There is only one sole and veritable power on earth as there is in Heaven: it is that of goodness. The righteous are the only masters of the world. The world is in upheaval when they suffer. It is transformed when they die. The oppression of justice is the compression of a force far more terrible than that of high explosives. It is not the masses who raise revolutions, but the kings. The just person is inviolable, woe to him who would touch him! The Caesars have fallen to cinders, burnt by the blood of the martyrs. Whatever a righteous man wishes is approved by God. Whatever a righteous man writes, God signs, and it is an everlasting testament.

The great clue to the riddle of the sphinx is God in man and in nature. Those who separate man from God separate him from nature, because nature is full of God and recoils in horror from atheism. Those who separate man from nature are like sons who would honour their father by cutting off his head. God is the head of nature, so to speak, she would not exist without Him, He would not manifest Himself without her.

God is our Father, but nature is our mother. 'Honour thy father and thy mother,' says the Ten Commandments, 'that thy days may be long in the land.' Emmanuel, God is with you: this is the sacred word of the initiates who go only by the name of Brothers of the Rosy Cross (Rosicrucians).

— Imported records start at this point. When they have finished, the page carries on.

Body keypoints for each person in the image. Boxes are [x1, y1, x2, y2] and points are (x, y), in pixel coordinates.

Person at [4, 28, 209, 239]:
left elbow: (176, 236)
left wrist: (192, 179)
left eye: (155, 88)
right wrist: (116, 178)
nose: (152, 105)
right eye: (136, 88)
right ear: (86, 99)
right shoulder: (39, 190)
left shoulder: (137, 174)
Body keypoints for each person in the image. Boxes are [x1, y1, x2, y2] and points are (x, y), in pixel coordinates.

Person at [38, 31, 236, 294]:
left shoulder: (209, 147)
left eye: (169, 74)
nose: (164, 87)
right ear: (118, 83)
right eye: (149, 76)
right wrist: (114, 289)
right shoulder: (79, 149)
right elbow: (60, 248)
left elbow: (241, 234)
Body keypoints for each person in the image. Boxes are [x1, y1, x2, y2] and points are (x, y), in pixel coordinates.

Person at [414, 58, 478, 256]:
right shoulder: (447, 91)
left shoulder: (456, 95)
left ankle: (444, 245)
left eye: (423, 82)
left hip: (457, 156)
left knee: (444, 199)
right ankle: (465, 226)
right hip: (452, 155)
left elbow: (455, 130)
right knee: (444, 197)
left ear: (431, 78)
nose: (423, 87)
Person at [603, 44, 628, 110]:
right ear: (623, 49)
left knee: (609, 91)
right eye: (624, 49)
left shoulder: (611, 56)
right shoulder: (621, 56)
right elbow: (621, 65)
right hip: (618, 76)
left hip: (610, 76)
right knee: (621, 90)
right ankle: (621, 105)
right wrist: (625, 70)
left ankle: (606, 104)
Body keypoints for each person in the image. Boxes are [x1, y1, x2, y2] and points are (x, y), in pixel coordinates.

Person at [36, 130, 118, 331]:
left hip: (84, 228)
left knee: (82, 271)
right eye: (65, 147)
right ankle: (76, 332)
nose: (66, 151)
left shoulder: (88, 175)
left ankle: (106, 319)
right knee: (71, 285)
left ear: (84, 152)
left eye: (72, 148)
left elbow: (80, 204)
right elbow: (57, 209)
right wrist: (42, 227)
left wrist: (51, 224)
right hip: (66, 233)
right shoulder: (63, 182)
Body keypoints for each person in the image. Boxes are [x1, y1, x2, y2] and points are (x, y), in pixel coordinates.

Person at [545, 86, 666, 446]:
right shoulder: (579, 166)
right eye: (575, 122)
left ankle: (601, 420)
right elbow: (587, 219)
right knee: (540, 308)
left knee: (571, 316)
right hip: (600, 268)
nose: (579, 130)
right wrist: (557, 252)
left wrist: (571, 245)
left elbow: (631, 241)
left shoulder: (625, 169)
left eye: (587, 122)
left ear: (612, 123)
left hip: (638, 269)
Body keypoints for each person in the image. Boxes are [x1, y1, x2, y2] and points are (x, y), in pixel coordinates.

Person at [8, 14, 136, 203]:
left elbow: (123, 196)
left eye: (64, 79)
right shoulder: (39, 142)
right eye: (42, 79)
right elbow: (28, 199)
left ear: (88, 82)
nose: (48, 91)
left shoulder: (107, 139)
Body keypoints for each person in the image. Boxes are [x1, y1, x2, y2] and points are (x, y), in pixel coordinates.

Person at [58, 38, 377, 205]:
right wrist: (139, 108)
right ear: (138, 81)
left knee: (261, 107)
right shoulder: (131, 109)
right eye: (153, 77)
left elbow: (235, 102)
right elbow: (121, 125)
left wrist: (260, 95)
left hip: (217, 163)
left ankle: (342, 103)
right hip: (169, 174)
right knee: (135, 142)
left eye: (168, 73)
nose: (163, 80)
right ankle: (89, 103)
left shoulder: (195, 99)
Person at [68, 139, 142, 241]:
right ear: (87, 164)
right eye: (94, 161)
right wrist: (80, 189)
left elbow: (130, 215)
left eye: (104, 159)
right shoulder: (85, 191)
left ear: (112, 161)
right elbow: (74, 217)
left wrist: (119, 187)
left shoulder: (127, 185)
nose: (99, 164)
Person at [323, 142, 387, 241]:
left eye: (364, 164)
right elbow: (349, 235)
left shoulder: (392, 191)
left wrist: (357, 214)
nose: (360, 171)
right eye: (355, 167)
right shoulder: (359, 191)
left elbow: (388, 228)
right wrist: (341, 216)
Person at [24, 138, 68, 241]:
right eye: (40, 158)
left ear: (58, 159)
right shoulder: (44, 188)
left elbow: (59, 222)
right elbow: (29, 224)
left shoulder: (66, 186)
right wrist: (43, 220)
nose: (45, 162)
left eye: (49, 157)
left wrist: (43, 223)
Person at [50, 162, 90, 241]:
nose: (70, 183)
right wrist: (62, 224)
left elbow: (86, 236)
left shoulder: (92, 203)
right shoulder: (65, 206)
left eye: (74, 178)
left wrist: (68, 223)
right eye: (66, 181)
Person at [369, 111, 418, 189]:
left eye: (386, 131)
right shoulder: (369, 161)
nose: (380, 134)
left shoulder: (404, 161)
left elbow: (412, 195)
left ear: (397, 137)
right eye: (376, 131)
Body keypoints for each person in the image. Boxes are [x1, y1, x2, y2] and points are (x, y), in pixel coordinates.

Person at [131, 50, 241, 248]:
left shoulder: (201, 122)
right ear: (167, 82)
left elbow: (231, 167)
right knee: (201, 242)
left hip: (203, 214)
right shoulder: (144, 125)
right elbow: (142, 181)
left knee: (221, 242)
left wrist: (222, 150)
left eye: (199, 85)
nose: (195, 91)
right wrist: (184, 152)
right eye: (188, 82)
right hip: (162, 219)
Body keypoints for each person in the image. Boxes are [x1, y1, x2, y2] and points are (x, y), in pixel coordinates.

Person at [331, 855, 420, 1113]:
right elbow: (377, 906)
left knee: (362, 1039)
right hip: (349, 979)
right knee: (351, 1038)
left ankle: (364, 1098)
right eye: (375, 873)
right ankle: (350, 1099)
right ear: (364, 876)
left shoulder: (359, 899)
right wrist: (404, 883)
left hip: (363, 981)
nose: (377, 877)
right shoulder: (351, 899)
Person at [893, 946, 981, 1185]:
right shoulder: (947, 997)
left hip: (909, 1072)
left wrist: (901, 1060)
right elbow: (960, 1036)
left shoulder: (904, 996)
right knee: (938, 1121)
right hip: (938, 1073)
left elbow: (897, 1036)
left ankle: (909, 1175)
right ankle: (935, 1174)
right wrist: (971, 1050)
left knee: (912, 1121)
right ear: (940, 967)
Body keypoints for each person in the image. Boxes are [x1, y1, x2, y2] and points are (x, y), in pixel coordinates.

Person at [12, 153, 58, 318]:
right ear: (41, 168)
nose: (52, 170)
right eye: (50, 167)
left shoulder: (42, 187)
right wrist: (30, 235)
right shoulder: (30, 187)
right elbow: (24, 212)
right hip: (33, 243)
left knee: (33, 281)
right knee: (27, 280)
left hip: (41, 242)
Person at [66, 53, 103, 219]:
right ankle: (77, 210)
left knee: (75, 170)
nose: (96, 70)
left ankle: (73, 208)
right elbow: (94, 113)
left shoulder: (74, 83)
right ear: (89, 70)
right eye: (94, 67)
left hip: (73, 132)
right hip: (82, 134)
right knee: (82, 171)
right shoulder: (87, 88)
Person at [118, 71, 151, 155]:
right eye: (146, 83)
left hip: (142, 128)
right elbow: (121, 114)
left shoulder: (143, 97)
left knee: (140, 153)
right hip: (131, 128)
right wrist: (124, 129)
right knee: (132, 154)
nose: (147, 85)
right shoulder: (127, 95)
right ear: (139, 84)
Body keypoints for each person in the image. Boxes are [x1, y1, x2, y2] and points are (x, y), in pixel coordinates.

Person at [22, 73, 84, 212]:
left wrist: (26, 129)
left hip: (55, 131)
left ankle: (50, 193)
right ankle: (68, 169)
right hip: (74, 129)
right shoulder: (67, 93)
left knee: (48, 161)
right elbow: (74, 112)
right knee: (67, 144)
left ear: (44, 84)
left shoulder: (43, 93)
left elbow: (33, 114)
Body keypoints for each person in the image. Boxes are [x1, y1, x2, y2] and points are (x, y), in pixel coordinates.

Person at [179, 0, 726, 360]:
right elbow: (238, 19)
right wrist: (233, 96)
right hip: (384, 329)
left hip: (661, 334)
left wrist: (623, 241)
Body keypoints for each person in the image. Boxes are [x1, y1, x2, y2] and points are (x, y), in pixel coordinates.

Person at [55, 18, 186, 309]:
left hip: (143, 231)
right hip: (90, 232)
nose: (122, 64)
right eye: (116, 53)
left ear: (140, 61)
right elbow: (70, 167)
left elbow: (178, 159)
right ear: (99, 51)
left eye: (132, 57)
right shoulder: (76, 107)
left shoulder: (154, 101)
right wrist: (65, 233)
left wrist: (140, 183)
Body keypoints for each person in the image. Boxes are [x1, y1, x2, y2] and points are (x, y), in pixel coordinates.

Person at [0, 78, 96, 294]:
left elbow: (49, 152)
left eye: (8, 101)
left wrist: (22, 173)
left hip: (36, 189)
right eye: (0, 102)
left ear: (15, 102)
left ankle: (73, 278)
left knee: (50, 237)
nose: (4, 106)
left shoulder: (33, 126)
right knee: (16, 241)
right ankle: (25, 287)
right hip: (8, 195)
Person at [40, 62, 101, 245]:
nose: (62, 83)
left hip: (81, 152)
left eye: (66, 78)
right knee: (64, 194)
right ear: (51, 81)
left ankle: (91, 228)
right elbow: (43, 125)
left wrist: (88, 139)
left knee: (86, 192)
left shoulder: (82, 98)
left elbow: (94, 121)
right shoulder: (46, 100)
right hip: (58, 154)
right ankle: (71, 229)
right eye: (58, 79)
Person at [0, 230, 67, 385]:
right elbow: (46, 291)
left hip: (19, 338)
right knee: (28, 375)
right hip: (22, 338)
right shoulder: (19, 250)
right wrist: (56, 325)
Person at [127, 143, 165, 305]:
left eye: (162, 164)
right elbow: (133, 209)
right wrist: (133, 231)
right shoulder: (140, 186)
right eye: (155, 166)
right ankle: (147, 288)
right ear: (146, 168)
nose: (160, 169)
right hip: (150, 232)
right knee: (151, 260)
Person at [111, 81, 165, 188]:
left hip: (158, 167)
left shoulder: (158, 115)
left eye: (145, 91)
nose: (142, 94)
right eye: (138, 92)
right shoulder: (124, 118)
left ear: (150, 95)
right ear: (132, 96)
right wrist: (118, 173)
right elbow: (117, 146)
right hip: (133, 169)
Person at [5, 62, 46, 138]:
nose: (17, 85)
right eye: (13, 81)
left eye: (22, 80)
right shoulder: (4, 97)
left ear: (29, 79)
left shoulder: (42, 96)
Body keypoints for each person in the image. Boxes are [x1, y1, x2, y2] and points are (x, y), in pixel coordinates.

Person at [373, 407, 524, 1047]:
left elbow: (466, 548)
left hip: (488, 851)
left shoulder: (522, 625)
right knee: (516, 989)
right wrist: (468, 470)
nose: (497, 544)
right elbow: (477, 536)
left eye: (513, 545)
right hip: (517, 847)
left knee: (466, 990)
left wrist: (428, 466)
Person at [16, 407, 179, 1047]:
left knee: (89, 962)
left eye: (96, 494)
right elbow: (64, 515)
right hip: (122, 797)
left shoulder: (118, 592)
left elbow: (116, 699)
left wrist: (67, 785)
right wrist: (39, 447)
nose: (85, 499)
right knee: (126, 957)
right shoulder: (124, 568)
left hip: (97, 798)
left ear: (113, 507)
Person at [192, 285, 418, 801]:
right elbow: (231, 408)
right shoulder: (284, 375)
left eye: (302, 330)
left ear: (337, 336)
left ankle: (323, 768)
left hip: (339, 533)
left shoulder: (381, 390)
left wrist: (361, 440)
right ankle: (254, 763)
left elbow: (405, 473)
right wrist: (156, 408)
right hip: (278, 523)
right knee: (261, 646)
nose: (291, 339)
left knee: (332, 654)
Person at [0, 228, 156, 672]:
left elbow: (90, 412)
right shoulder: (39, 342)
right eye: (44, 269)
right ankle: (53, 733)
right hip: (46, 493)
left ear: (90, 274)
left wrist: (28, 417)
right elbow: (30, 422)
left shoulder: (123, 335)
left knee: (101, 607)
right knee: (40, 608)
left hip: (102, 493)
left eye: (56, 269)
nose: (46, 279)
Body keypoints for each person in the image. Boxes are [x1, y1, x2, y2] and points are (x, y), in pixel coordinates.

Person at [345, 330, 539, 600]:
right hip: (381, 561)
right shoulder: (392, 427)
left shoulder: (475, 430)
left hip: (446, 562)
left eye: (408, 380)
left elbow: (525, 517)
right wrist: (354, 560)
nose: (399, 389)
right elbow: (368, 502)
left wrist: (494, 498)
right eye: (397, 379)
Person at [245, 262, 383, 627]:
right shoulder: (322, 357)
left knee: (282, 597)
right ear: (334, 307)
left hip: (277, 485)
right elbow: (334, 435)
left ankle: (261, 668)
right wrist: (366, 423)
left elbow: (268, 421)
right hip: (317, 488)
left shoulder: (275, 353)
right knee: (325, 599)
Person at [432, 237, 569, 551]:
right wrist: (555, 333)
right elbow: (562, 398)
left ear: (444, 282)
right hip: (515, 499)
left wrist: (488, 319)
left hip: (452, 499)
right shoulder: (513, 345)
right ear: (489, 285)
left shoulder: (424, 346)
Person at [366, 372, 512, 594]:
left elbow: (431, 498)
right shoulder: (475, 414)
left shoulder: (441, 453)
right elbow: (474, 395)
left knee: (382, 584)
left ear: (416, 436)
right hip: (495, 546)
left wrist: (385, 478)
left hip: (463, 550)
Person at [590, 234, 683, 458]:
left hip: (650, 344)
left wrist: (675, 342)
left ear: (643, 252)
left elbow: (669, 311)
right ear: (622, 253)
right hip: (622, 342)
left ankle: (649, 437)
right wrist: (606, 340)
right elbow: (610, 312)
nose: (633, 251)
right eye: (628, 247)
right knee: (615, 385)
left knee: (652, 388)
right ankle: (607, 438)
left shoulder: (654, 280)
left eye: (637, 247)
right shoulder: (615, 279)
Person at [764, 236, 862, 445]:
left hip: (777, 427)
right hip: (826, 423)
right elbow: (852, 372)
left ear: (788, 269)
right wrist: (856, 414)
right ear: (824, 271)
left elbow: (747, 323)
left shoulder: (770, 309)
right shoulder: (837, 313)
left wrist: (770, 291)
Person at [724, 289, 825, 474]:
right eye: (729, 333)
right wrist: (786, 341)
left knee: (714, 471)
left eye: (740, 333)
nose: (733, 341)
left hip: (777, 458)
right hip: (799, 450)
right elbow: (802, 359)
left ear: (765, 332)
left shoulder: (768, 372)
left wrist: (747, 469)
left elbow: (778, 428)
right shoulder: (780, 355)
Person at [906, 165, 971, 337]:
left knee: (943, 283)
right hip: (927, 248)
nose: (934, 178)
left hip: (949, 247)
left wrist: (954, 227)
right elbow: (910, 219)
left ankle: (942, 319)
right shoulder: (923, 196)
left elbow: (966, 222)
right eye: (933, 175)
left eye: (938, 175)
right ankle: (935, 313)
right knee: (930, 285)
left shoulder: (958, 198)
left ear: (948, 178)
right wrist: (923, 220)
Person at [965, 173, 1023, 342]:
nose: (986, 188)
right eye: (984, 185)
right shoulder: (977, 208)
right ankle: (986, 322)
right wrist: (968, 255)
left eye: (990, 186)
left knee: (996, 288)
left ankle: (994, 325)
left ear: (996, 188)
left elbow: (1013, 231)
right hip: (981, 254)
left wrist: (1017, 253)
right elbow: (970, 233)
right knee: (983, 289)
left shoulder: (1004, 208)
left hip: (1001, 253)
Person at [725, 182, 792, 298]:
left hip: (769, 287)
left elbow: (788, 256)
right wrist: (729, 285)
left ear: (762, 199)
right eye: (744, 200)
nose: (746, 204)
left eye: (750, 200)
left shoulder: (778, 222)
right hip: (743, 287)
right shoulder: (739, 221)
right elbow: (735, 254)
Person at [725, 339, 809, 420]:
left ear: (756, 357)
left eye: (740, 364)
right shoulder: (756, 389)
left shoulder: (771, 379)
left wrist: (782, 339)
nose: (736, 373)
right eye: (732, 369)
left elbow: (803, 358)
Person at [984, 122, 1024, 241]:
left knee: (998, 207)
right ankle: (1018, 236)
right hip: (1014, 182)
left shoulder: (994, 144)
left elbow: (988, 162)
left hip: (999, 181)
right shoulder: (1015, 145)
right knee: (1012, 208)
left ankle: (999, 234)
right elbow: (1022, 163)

It is in this sense that Jesus Christ could call Himself the Son of God, and God Himself, without blasphemy. It is in this sense that He wants us only to make one with Him as He only makes one with His Father, so that regenerated humanity will realize in this world the great arcanum of the man-God.

Let us love God in one another, for God will never show Himself to us except in one another. Everything lovable about us comes from God in us. God is all there is to be loved, and it is only God whom one loves when one knows how to love truly.

God is light. He does not love darkness. Therefore, if we long to feel God within us, we must let the light into our souls. The tree of Knowledge is not a tree of death except for Satan and his apostles. To the superstitious it is the Manchineel tree*, but to us it is the tree of life.

Then we shall no longer say, like stupid slaves, 'This is good because we have been ordered to do it and have been promised a reward and that is bad because we have been told not to do it on pain of chastisement', but we shall say, 'Let us do this because we know that it is good and refrain from doing that because we know that it is evil.'

And thus will be realized the promise of the symbolic serpent:

'You will be as gods, knowing good and evil.'


* The Manchineel tree is a tropical American tree with a poisonous and caustic milky sap.